At their request, we submitted a new application to the Office of Controlled Substances. Our request for a Section 56 Exemption to import and serve our Sacrament in our rituals was granted in June 2017. At the same time, the UDV also received their exemption. The permit was granted for two years and is renewable.
The main concerns of Health Canada are:
- the health and safety of the members and visitors;
- non-diversion of the Santo Daime sacrament; that is, authorized ritual use only.
Health Canada required proof that:
- the Santo Daime is a legitimate religion;
- the Santo Daime sacrament is safe when served within the ritual norms, and with the appropriate screening for participants;
- Céu do Montréal is a non-profit Part IICorporation, a legal entity in good standing;
- Céu do Montréal is a single-sacrament church (meaning its members do not consume Cannabis sativa, known in the context of some Santo Daime branches as “Santa Maria”);
- the church leader is qualified;
- only designated members of Céu do Montréal, who are registered with the Office of Controlled Substances, are able to import, transport, possess, and serve the Santo Daime sacrament on behalf of the church;
- the supply of the sacrament comes from a legitimate, registered Brazilian Santo Daime Church; in this case, Céu Sagrado of Sorocaba, with whom Céu do Montréal has a legal contract for the exportation of the Santo Daime sacrament;
- international transportation and shipping of the sacrament adheres to guidelines established by the Office of Controlled Substances;
- the sacrament is stored, transported, and served under the guidelines established by the Office of Controlled Substances;
- members and visitors are screened for any health or medication contraindications and that members and visitors follow the necessary dietary guidelines before, and after, participating in the Santo Daime rituals.

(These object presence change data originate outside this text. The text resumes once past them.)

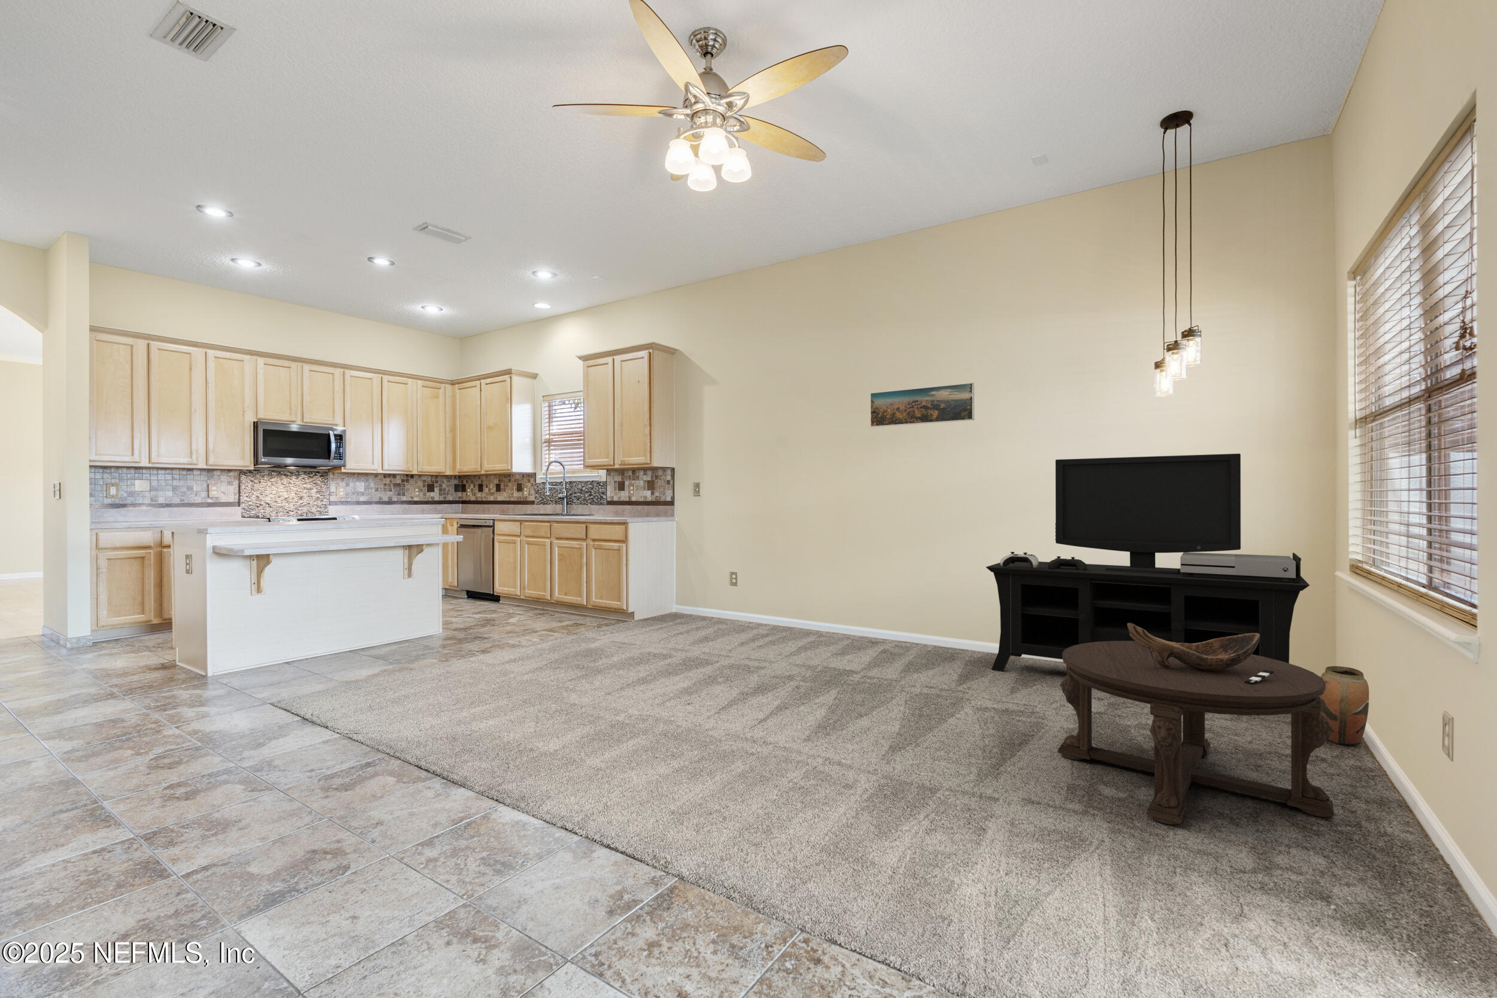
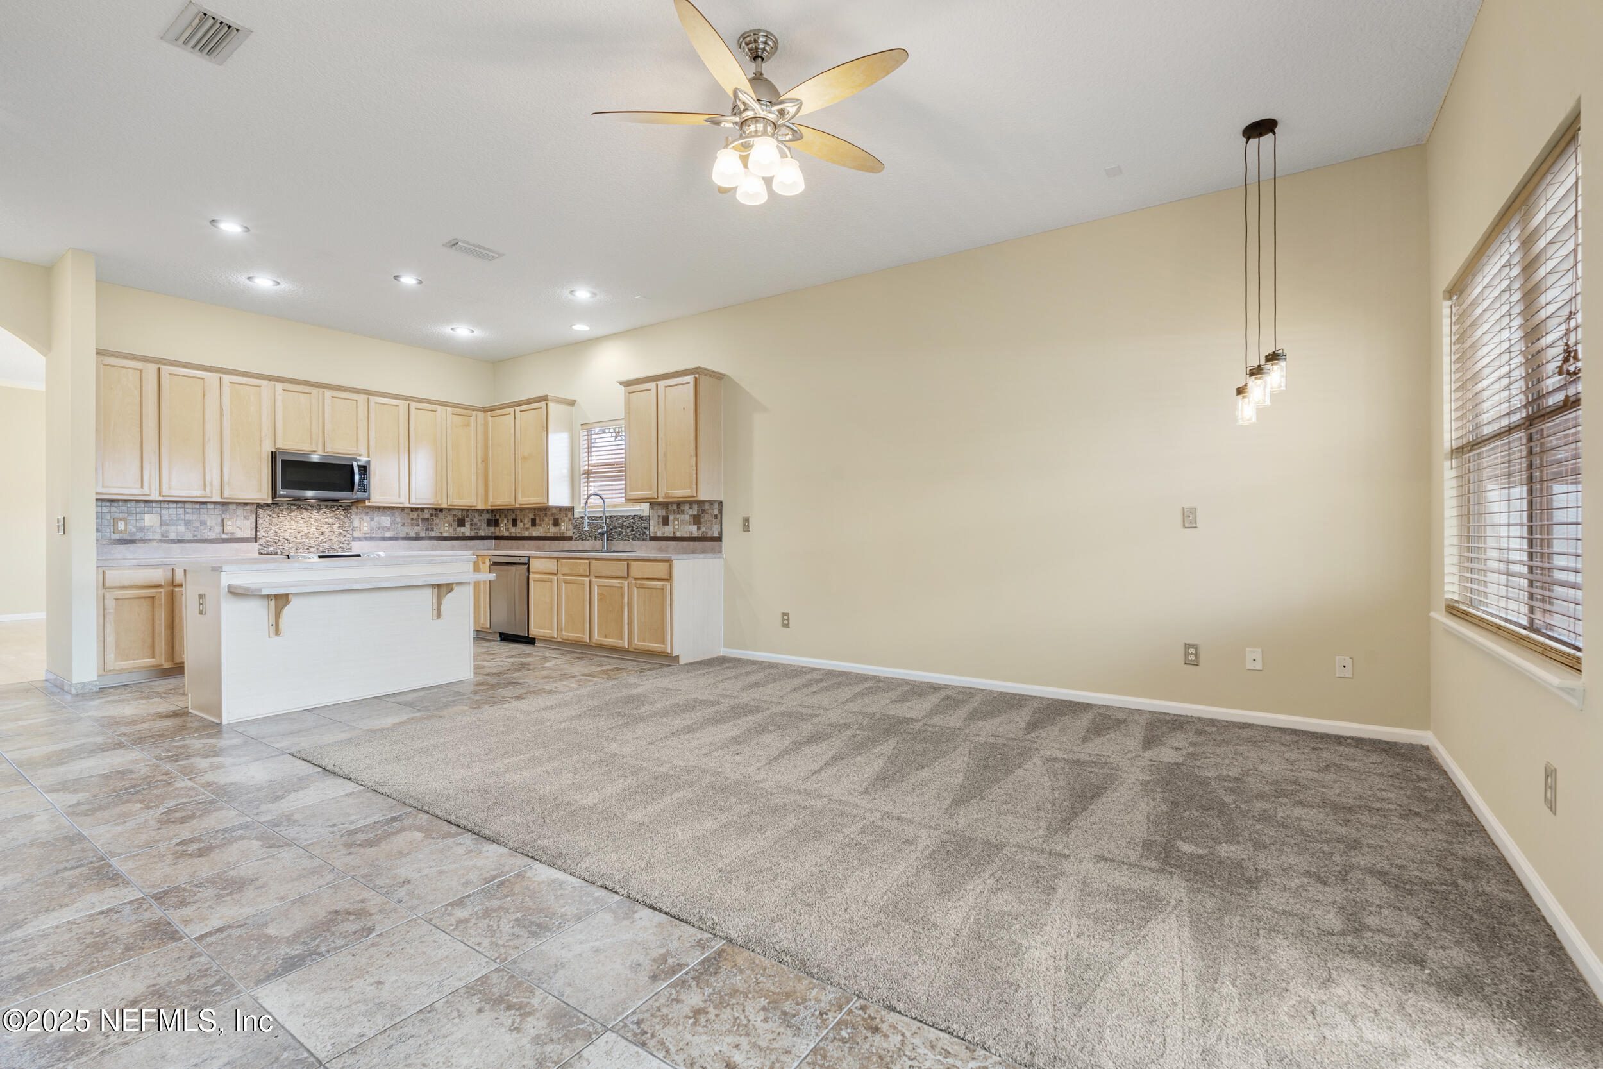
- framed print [870,382,975,428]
- vase [1319,666,1369,746]
- decorative bowl [1127,623,1273,684]
- coffee table [1057,640,1334,825]
- media console [985,453,1310,672]
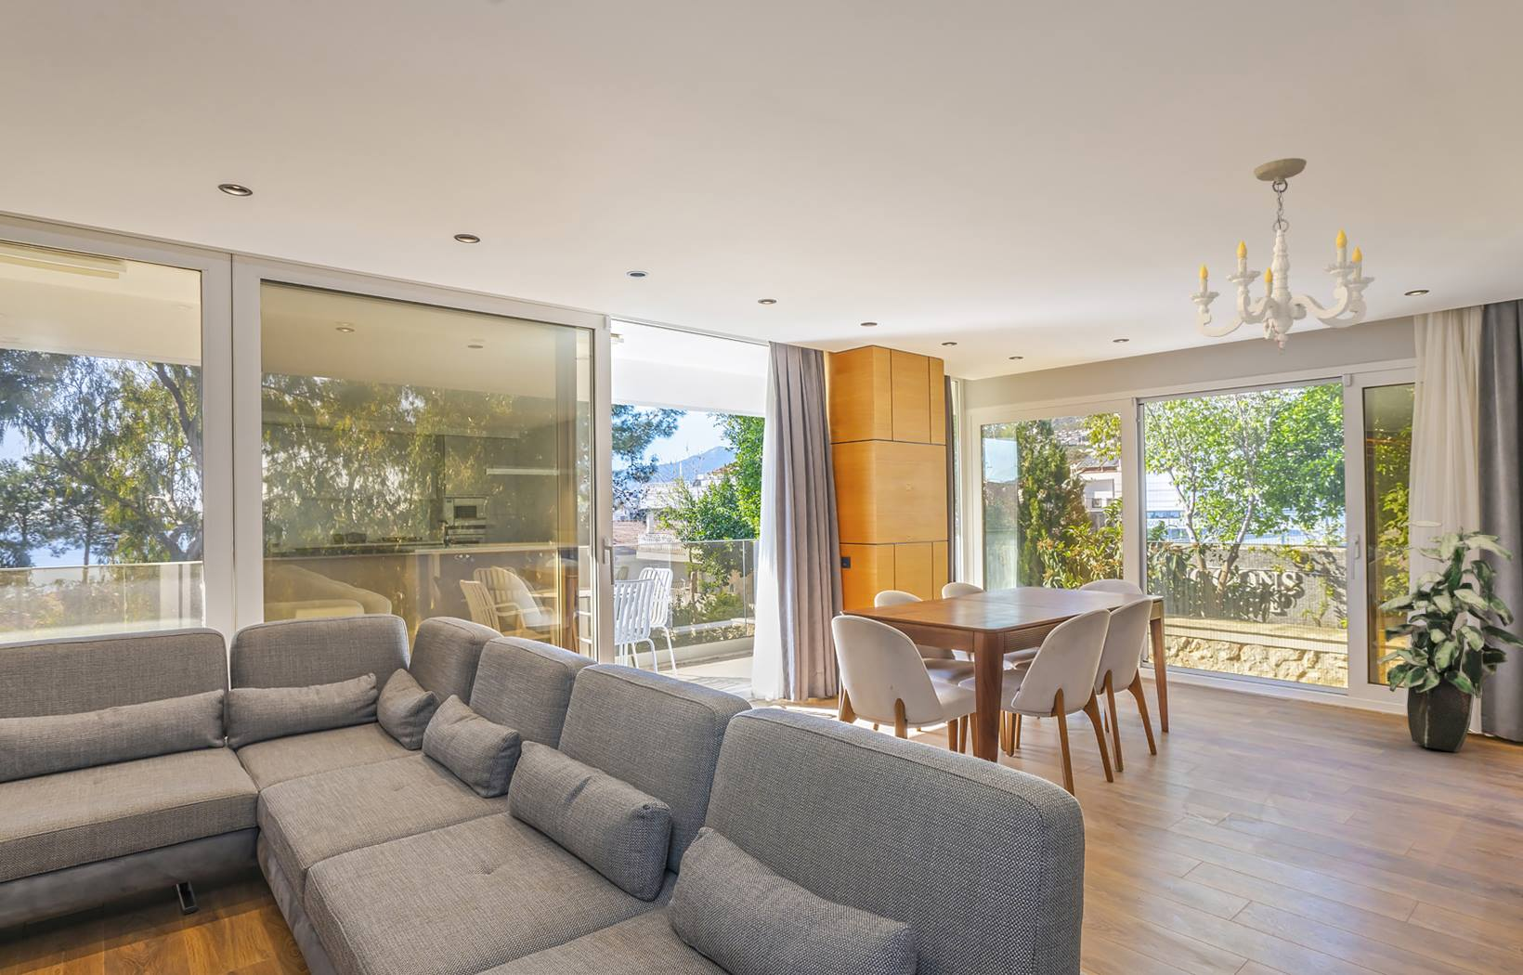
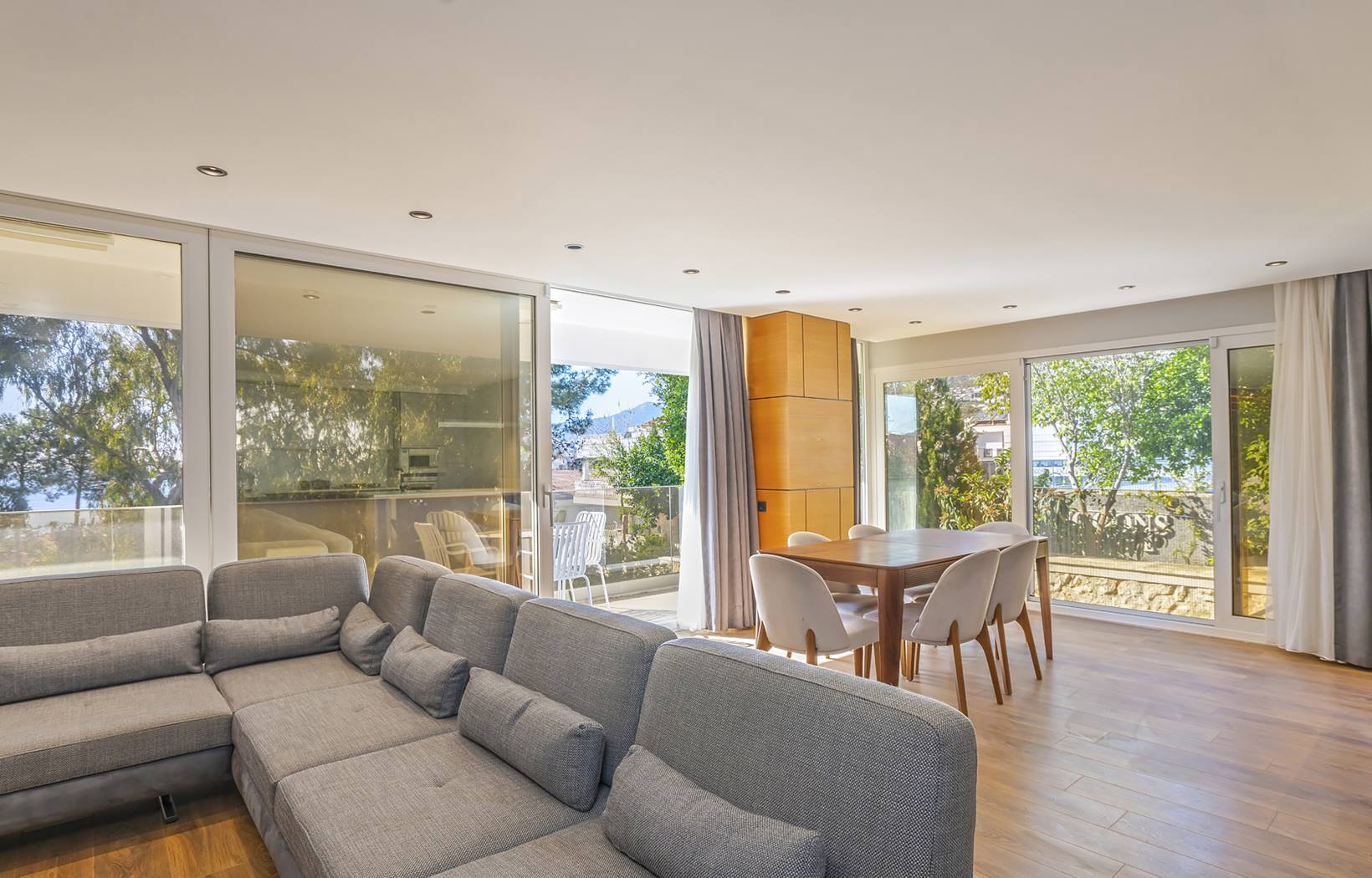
- chandelier [1187,157,1376,355]
- indoor plant [1373,520,1523,753]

Through our efforts, we have made it possible, in principle, for others to obtain an exemption; however, the exemption granted to Céu do Montréal does not mean that the use of Ayahuasca, or the Santo Daime sacrament, is legal in Canada. Each legitimate organization must apply to Health Canada for its own exemption, and for all information regarding the exemption process. Any importation or activities conducted with Ayahuasca or Santo Daime without a Section 56 exemption from Health Canada remains illegal in Canada.
Through the years, many people have contributed different forms of support. We offer gratitude to all those who have provided Céu do Montréal with practical, moral, spiritual and financial assistance. We also wish to acknowledge Jeffrey Bronfman of the UDV USA for his collaboration and support.